• Exercise requirements
Report every line below that holds the word "AperFunction".

===

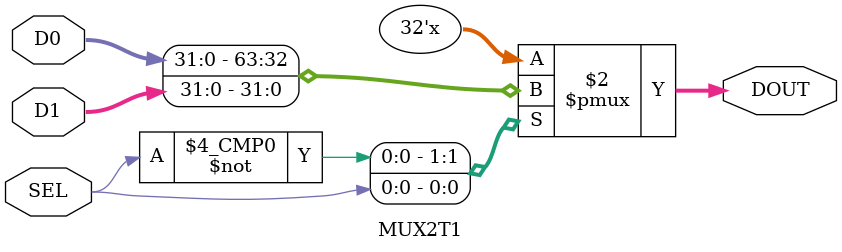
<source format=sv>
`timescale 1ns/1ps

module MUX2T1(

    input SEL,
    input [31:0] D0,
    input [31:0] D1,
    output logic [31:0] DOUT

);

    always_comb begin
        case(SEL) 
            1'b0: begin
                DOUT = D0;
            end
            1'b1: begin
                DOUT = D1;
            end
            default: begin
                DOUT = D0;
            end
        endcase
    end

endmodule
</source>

===

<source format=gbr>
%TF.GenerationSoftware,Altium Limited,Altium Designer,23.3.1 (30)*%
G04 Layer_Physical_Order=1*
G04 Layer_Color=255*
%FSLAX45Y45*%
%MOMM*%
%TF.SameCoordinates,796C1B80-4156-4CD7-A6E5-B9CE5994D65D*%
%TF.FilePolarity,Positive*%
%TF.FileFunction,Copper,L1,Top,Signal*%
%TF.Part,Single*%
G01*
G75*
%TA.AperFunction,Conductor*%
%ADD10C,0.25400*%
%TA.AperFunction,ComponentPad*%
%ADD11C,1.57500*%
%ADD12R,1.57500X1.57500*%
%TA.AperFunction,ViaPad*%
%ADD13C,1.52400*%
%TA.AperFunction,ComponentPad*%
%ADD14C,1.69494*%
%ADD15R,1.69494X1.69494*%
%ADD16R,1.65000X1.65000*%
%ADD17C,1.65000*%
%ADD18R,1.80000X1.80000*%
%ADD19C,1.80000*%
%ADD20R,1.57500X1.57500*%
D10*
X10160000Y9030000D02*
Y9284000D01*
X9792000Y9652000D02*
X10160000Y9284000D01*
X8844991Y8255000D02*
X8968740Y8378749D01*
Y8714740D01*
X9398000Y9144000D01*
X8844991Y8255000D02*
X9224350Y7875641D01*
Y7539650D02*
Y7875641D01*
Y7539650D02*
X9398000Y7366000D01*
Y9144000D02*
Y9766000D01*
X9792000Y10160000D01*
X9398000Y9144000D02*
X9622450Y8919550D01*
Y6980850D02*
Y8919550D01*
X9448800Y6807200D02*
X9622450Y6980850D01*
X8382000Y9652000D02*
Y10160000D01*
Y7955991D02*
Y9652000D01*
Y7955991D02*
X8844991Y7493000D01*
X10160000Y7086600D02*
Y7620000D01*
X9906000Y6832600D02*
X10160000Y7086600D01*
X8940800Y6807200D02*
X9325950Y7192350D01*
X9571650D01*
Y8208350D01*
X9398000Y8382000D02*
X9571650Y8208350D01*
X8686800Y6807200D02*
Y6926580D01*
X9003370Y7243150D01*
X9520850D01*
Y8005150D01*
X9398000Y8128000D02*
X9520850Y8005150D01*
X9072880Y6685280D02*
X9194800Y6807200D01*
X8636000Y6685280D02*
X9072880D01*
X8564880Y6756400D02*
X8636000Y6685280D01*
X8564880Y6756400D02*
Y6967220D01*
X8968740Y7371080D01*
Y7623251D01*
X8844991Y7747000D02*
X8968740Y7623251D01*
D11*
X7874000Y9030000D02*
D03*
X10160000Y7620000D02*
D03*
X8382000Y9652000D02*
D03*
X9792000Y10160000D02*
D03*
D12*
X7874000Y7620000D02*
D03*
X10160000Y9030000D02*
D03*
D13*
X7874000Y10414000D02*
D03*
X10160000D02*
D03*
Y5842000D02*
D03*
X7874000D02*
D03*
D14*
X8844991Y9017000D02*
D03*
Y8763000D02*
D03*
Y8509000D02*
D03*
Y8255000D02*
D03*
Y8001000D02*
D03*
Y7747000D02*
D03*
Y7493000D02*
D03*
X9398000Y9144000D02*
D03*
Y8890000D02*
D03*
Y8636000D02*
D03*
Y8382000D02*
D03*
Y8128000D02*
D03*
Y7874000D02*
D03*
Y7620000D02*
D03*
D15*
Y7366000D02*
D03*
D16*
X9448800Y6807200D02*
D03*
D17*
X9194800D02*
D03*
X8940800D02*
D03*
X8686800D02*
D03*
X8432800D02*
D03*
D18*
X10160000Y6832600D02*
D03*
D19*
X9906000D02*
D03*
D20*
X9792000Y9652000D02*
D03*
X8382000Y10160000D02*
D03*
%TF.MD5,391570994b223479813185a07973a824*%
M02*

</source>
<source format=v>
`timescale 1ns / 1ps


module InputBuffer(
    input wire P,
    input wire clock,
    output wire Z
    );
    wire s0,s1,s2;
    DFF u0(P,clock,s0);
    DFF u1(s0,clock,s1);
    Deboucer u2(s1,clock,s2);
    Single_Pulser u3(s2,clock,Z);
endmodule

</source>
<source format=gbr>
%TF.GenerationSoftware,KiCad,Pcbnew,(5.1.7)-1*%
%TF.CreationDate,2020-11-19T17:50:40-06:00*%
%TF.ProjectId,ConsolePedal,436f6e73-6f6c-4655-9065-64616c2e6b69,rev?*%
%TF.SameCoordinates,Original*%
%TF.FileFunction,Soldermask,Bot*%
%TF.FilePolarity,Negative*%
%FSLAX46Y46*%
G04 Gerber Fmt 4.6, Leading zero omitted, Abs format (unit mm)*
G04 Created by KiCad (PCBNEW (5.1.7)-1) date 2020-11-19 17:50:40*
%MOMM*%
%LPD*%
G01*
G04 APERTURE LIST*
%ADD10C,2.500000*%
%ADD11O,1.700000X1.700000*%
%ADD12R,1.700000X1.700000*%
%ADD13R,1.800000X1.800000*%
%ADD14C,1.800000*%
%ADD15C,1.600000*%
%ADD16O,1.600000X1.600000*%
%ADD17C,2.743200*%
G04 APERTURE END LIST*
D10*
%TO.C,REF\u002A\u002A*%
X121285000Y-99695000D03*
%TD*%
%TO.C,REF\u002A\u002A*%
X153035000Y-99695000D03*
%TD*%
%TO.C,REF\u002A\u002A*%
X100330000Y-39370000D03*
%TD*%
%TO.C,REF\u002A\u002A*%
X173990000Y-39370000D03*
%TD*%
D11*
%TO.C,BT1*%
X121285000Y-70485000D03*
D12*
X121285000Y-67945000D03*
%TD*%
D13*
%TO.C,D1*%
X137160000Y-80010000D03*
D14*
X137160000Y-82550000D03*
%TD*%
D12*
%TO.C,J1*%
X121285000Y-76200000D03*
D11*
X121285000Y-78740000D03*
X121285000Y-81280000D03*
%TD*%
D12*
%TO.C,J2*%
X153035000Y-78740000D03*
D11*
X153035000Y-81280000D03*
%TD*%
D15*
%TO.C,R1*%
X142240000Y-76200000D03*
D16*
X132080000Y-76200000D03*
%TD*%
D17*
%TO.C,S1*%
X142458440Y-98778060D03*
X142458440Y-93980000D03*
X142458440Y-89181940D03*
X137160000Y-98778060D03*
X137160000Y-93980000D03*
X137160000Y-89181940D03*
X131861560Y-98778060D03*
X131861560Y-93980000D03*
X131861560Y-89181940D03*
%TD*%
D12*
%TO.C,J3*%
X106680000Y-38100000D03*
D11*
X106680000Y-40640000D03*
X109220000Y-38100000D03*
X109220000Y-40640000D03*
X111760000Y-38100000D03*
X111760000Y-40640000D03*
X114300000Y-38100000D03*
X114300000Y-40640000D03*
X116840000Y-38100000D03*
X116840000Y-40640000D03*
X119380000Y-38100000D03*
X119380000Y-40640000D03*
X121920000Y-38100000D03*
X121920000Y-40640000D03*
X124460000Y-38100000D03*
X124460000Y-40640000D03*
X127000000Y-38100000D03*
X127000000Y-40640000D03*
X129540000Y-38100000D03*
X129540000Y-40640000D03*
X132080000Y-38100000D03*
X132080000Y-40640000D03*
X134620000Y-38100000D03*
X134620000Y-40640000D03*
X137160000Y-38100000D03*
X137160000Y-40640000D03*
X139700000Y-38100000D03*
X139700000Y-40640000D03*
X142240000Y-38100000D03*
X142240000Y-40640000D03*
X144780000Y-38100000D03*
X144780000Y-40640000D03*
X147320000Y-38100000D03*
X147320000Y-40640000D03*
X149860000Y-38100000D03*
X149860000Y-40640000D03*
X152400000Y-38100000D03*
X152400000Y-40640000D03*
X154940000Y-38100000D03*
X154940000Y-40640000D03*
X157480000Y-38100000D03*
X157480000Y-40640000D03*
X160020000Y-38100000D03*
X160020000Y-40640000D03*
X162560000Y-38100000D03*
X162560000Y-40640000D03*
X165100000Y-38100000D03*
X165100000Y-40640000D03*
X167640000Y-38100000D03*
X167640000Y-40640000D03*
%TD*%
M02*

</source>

===

• Answer to this problem
%TA.AperFunction,Conductor*%
%TA.AperFunction,ComponentPad*%
%TA.AperFunction,ViaPad*%
%TA.AperFunction,ComponentPad*%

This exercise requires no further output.